Kakamega Lands executive Robert Khundu Makhanu says he is aware of the Makaburini residents’ dilemma. “There are plans to reclaim and rehabilitate Makaburini in line with the county government’s plans to raise the status of Kakamega to that of a city,” Mr Makhanu says.
“The county government also has plans to re-survey Makaburini, put up beacons to mark its boundaries and fence off the area to stop encroachment on the cemetery. The poor state of the graveyard is because of the earlier haphazard manner of mass burials and poor panning,” he adds.
Makhanu says everything will be done under a negotiated process, and they will explain to Makaburini residents why the county government must take a certain action.

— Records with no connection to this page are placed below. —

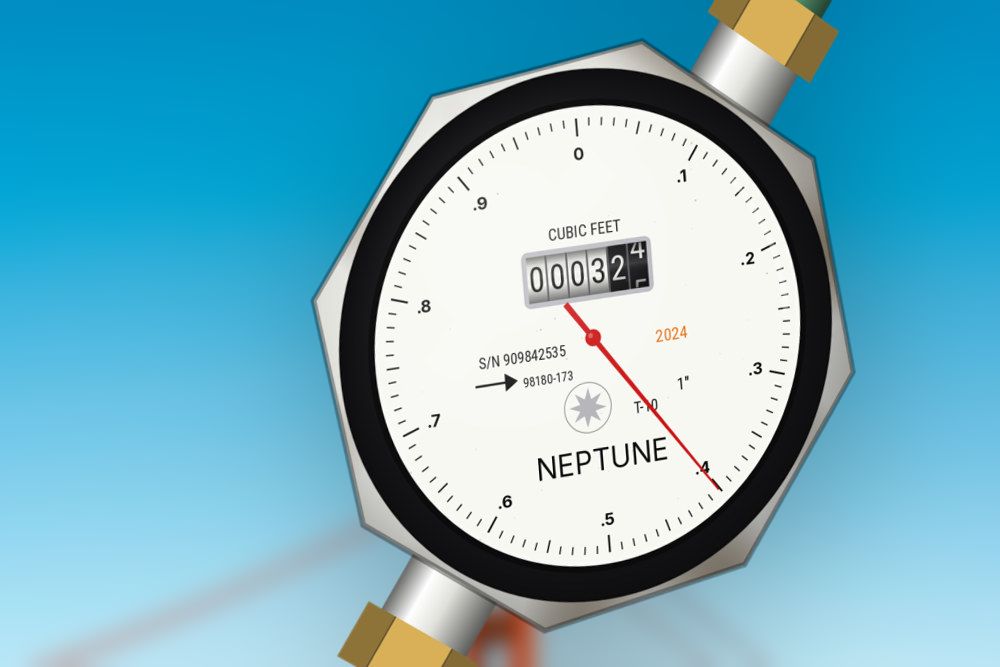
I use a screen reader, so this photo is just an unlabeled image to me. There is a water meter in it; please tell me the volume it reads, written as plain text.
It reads 324.40 ft³
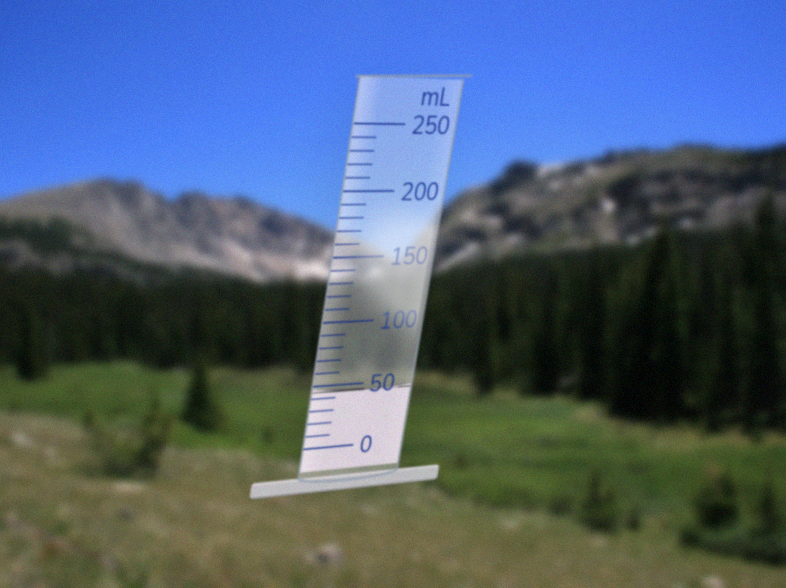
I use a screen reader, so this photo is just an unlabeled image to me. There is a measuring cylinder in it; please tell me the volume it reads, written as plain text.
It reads 45 mL
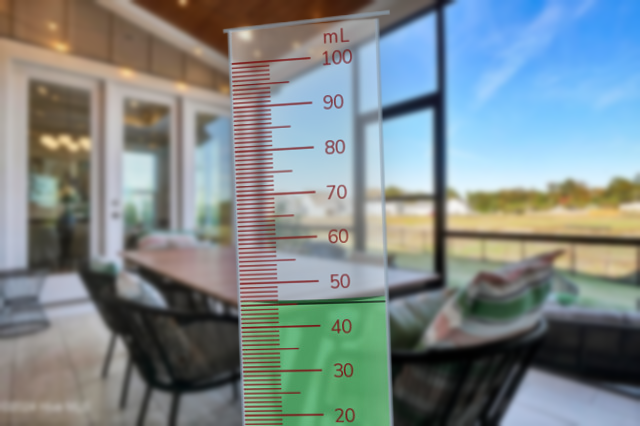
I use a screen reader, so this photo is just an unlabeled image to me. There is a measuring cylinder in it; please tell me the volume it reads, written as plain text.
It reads 45 mL
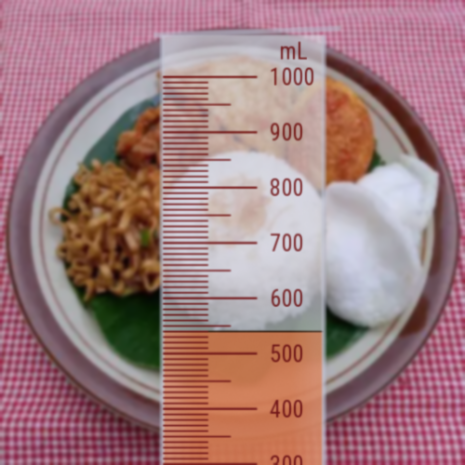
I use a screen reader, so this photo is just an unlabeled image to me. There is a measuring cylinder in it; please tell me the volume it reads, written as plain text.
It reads 540 mL
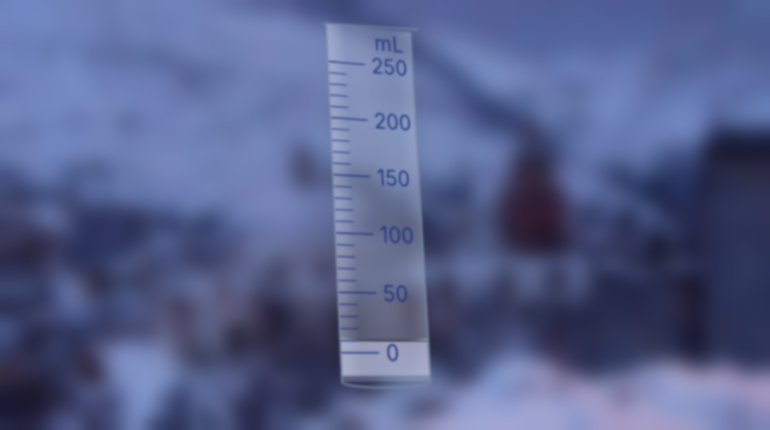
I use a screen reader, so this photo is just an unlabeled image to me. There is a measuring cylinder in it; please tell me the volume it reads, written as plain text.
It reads 10 mL
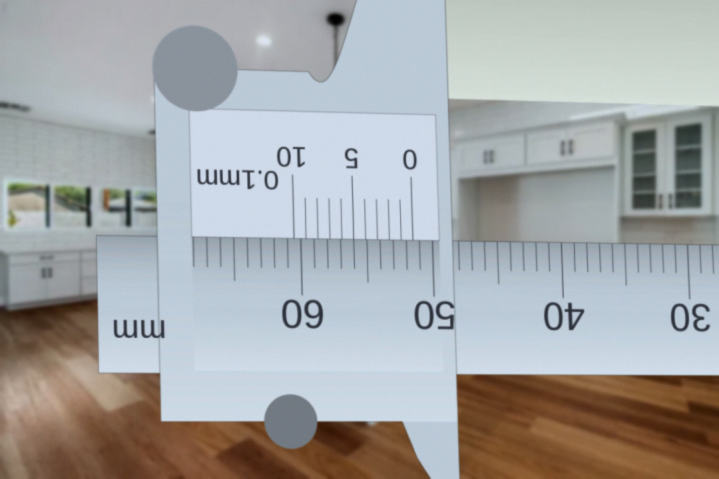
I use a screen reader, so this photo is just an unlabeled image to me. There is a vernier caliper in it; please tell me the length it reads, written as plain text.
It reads 51.5 mm
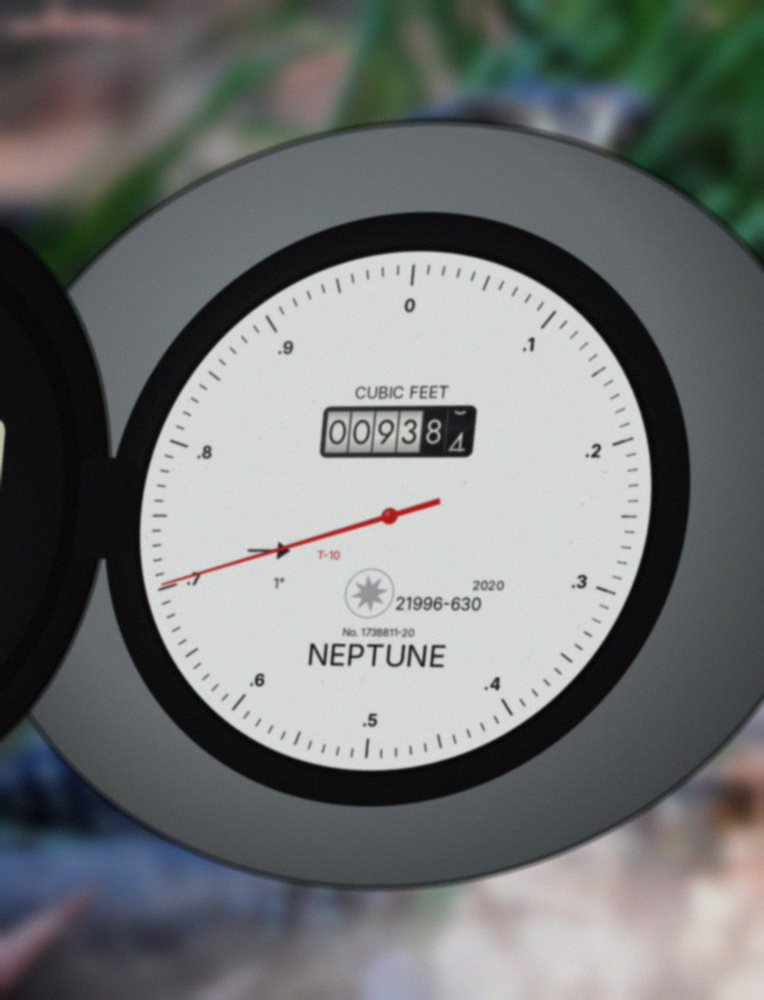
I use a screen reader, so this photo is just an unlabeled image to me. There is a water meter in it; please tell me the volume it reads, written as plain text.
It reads 9383.70 ft³
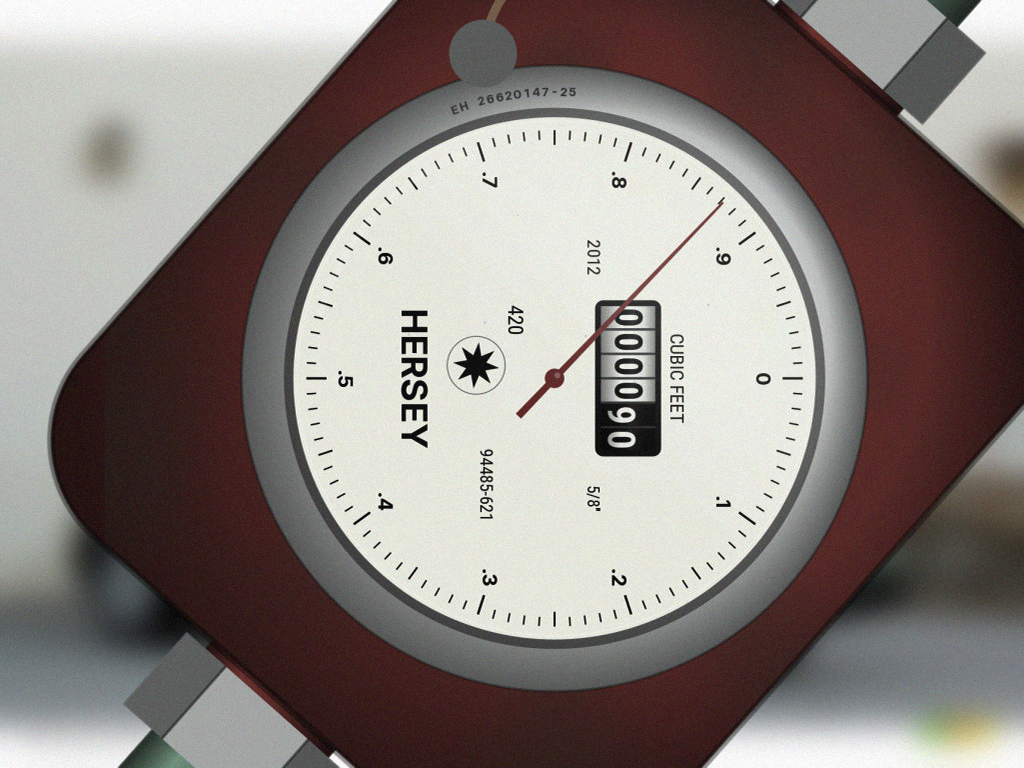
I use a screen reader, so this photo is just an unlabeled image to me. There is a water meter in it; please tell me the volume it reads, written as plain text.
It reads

“I am aware of the court order that restrains us from evicting people from Makaburini. All the same, that is government land. The people occupying it have neither title deed nor lease, hence have no legal right to claim it. We shall look at individual cases, and genuine squatters will be compensated once the committee set up to look at what needs to be done to upgrade Kakamega to a city status tables its recommendations,” Makhanu said.
Bakari and Ramadhani are upbeat that evictions are not on the cards. They aver Makaburini is a gazetted informal settlement area, not a cemetery. They are buoyed by the fact that through CDF, they have been able to get piped water and that the World Bank brought electricity to them.
“These projects were done under the slum upgrading project. Surely, the World Bank could not have taken piped water and electricity to a cemetery, could it?” posed Bakari.
“We are tired of being called squatters and land grabbers. We want justice served since we were settled here by the local government, and the county government should respect that fact,” Ramadhani said.
Like any other informal settlement area, challenges abound. Residents interviewed requested anonymity for security reasons.
“There are too many criminals living here because accommodation is cheap. Most of them carry out criminal activities elsewhere but come to hide here. A few years back, weapons were discovered in the house of a young man who used to work as a boda boda rider. A stolen laptop and other items were found in his house.”
Bakari wants the county government to mount security lights in Makaburini and build a bridge to link it to the neighbouring village, where primary schools are located. He says this will make it easy for children to get to school.